Rabbi Nechunia ben Hakanah says:
If someone takes upon himself the yoke of Torah – the yoke of government and yoke of worldly responsibilities are removed from him.
But if someone throws off the yoke of Torah from himself – the yoke of government and the yoke of worldly responsibilities are placed upon him.
Rabbi Nechunia ben Hakanah lived at the time of Rabbi Yochanan ben Zakkai. He was well known for his humility and spirituality.
There are a lot of dimensions to these words of wisdom, let’s look at just a few.
On the most obvious level – the study of Torah is important. So important that those engaged in it deserve the support of the larger community. The larger community values the study of Torah so much that it will pick up the tasks the student might have otherwise have done and take care of them. The community does this because while the study of Torah is important for the individuals engaged in it – it is understood as central to the very life of the community as well.
How could this study be so important for the community?
- They remind all of us of what we truly value.
- They provide examples for us by the way they live their lives in response to the wisdom they have gained.

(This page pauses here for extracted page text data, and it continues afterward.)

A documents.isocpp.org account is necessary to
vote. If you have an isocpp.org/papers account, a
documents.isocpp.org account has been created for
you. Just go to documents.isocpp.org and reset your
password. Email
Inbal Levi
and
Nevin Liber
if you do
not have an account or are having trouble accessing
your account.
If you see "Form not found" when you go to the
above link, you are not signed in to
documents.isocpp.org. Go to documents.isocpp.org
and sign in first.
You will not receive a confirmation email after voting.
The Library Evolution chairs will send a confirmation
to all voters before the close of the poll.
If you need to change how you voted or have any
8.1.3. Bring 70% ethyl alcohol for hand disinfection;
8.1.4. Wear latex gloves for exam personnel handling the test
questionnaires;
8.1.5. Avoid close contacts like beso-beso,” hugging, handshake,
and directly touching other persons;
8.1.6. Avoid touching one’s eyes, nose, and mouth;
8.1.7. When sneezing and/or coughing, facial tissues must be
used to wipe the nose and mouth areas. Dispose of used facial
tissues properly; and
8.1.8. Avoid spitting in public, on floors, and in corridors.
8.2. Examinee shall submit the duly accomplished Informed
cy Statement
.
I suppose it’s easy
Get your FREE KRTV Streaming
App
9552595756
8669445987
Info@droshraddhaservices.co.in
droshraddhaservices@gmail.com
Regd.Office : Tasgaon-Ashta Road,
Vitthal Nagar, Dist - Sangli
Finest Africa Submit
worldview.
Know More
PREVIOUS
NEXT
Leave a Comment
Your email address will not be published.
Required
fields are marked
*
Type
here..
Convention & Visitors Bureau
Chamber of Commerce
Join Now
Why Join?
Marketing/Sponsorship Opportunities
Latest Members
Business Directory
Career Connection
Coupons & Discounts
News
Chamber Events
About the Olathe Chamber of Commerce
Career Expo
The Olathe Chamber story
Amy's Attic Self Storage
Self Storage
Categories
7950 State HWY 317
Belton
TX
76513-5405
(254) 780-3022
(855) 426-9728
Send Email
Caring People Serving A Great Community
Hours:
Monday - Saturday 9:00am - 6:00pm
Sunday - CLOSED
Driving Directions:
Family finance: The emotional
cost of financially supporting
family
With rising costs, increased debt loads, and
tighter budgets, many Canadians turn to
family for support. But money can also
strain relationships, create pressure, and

- They are a resource for us when we need guidance, wisdom or instruction.
- They preserve for our community our traditions, experiences, stories, and more. They (at least ideally) embody our identity.
Now, it is certainly true that all of this comes with some downsides as well. There is a tendency, for both Jewish communities and Catholic ones, to say – “they are taking care of all of that for us all, we don’t need to do anything but pay for it”. When this attitude sets in it can be hard to break! The sad thing is that the whole community is then diminished by seeing this as simply a division of labor. It is much more important than that! They get to engage in full-time study – but we too can engage in study in our open time, and should.
For the Christians reading this – Torah represents both the written tradition of Scripture but also the oral traditions that surround and inform it. Torah represents very much what Catholics understand as Scripture and Tradition (with a capital T). We also value this study so much that in our systems our graduate seminaries are free for our seminarians – they do not have to take out loans, they do not have to work while they go to school.
In part two of the saying comes the flip side – everyone in the community is expected to contribute to the community. No one gets a “free” ride. Once contributes by study of the Torah (no easy task) or by doing the tasks associated with governing or worldly responsibilities. It is not an option to do nothing. Clearly we are talking here about folks who have the ability to do things that contribute – and almost everyone IS able to do something to contribute to the well-being of the larger community. There are some folks whose personal or life situations are so overwhelming that the community would exempt them, at least for the time being, from their responsibilities.
Another dimension – in what sort of environment does our study take place? While there is a place for study by ourselves – the primary place to study Torah / Scripture is together – to engage in discussion, debate, to learn from others and to teach others, to share the Word of God.
A last thought – a lot of our Jewish and Christian traditions is caught up in the very idea of a “yoke”. A yoke is placed upon beasts of burden such as horses oxen or cattle so that the hard work of plowing might be done. I have seen Amish farmers in Pennsylvania working long days in their fields under the hot sun – and I do not envy them the task! Are we to think about study of scripture and the LORD’s word as this sort of task?
There is no doubt that the rabbinic tradition considers the opportunity to study Torah to be a gift to us from both God and the community, a “sweet task”, a joy. And that is our Christian emphasis as well. The day a seminarian begins to come to classes and worship full of complaints about how hard it is and how distasteful they find the work to be is the day they need to be show the door!